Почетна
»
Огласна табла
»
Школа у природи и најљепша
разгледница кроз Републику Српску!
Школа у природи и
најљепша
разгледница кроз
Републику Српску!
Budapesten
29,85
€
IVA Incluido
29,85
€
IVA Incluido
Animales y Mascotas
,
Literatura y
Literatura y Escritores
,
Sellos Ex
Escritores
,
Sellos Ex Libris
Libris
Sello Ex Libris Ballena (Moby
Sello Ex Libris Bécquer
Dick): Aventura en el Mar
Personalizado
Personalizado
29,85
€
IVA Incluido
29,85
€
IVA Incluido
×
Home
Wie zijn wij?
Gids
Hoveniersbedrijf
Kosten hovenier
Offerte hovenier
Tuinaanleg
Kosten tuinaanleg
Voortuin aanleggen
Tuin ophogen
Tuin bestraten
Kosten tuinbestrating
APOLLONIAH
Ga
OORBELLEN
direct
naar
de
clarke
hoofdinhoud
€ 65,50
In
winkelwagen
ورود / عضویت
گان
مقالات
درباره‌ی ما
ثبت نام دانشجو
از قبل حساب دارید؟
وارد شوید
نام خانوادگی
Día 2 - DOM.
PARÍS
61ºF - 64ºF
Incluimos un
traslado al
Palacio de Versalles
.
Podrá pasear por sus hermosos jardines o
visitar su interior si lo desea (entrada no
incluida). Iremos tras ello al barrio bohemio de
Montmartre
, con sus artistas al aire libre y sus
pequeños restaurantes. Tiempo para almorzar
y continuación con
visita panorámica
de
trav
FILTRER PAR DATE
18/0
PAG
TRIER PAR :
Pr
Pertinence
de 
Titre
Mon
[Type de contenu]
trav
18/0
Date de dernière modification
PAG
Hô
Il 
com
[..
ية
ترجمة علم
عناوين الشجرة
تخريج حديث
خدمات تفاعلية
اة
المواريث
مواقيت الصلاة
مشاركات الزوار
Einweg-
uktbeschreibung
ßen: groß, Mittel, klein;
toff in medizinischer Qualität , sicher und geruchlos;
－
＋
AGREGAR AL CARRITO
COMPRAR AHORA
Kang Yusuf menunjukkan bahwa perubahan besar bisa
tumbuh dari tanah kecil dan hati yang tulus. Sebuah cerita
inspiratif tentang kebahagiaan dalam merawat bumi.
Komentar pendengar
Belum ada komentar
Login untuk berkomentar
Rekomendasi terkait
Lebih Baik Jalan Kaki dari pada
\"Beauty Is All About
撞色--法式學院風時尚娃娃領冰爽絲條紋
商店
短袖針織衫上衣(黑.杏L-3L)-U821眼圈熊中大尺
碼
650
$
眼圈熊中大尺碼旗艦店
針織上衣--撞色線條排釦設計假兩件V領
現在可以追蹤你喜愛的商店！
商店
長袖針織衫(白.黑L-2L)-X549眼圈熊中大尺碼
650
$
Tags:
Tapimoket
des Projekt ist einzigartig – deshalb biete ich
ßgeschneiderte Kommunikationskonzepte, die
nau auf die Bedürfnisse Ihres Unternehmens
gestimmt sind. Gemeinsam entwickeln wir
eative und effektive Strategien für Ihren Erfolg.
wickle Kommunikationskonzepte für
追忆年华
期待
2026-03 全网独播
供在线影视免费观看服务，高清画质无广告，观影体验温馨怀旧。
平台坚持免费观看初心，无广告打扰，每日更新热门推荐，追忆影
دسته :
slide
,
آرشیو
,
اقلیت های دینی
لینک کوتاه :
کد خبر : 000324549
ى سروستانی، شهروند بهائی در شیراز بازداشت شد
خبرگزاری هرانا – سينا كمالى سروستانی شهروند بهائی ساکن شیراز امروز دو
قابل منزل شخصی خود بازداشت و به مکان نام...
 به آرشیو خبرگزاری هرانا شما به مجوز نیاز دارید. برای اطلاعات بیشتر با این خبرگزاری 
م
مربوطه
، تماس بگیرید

» ACTIVITY
Every entry needs to be copied again, word for word.

» ANSWER TO THIS EXERCISE
Почетна
»
Огласна табла
»
Школа у природи и најљепша
разгледница кроз Републику Српску!
Школа у природи и
најљепша
разгледница кроз
Републику Српску!
Budapesten
29,85
€
IVA Incluido
29,85
€
IVA Incluido
Animales y Mascotas
,
Literatura y
Literatura y Escritores
,
Sellos Ex
Escritores
,
Sellos Ex Libris
Libris
Sello Ex Libris Ballena (Moby
Sello Ex Libris Bécquer
Dick): Aventura en el Mar
Personalizado
Personalizado
29,85
€
IVA Incluido
29,85
€
IVA Incluido
×
Home
Wie zijn wij?
Gids
Hoveniersbedrijf
Kosten hovenier
Offerte hovenier
Tuinaanleg
Kosten tuinaanleg
Voortuin aanleggen
Tuin ophogen
Tuin bestraten
Kosten tuinbestrating
APOLLONIAH
Ga
OORBELLEN
direct
naar
de
clarke
hoofdinhoud
€ 65,50
In
winkelwagen
ورود / عضویت
گان
مقالات
درباره‌ی ما
ثبت نام دانشجو
از قبل حساب دارید؟
وارد شوید
نام خانوادگی
Día 2 - DOM.
PARÍS
61ºF - 64ºF
Incluimos un
traslado al
Palacio de Versalles
.
Podrá pasear por sus hermosos jardines o
visitar su interior si lo desea (entrada no
incluida). Iremos tras ello al barrio bohemio de
Montmartre
, con sus artistas al aire libre y sus
pequeños restaurantes. Tiempo para almorzar
y continuación con
visita panorámica
de
trav
FILTRER PAR DATE
18/0
PAG
TRIER PAR :
Pr
Pertinence
de 
Titre
Mon
[Type de contenu]
trav
18/0
Date de dernière modification
PAG
Hô
Il 
com
[..
ية
ترجمة علم
عناوين الشجرة
تخريج حديث
خدمات تفاعلية
اة
المواريث
مواقيت الصلاة
مشاركات الزوار
Einweg-
uktbeschreibung
ßen: groß, Mittel, klein;
toff in medizinischer Qualität , sicher und geruchlos;
－
＋
AGREGAR AL CARRITO
COMPRAR AHORA
Kang Yusuf menunjukkan bahwa perubahan besar bisa
tumbuh dari tanah kecil dan hati yang tulus. Sebuah cerita
inspiratif tentang kebahagiaan dalam merawat bumi.
Komentar pendengar
Belum ada komentar
Login untuk berkomentar
Rekomendasi terkait
Lebih Baik Jalan Kaki dari pada
\"Beauty Is All About
撞色--法式學院風時尚娃娃領冰爽絲條紋
商店
短袖針織衫上衣(黑.杏L-3L)-U821眼圈熊中大尺
碼
650
$
眼圈熊中大尺碼旗艦店
針織上衣--撞色線條排釦設計假兩件V領
現在可以追蹤你喜愛的商店！
商店
長袖針織衫(白.黑L-2L)-X549眼圈熊中大尺碼
650
$
Tags:
Tapimoket
des Projekt ist einzigartig – deshalb biete ich
ßgeschneiderte Kommunikationskonzepte, die
nau auf die Bedürfnisse Ihres Unternehmens
gestimmt sind. Gemeinsam entwickeln wir
eative und effektive Strategien für Ihren Erfolg.
wickle Kommunikationskonzepte für
追忆年华
期待
2026-03 全网独播
供在线影视免费观看服务，高清画质无广告，观影体验温馨怀旧。
平台坚持免费观看初心，无广告打扰，每日更新热门推荐，追忆影
دسته :
slide
,
آرشیو
,
اقلیت های دینی
لینک کوتاه :
کد خبر : 000324549
ى سروستانی، شهروند بهائی در شیراز بازداشت شد
خبرگزاری هرانا – سينا كمالى سروستانی شهروند بهائی ساکن شیراز امروز دو
قابل منزل شخصی خود بازداشت و به مکان نام...
 به آرشیو خبرگزاری هرانا شما به مجوز نیاز دارید. برای اطلاعات بیشتر با این خبرگزاری 
م
مربوطه
، تماس بگیرید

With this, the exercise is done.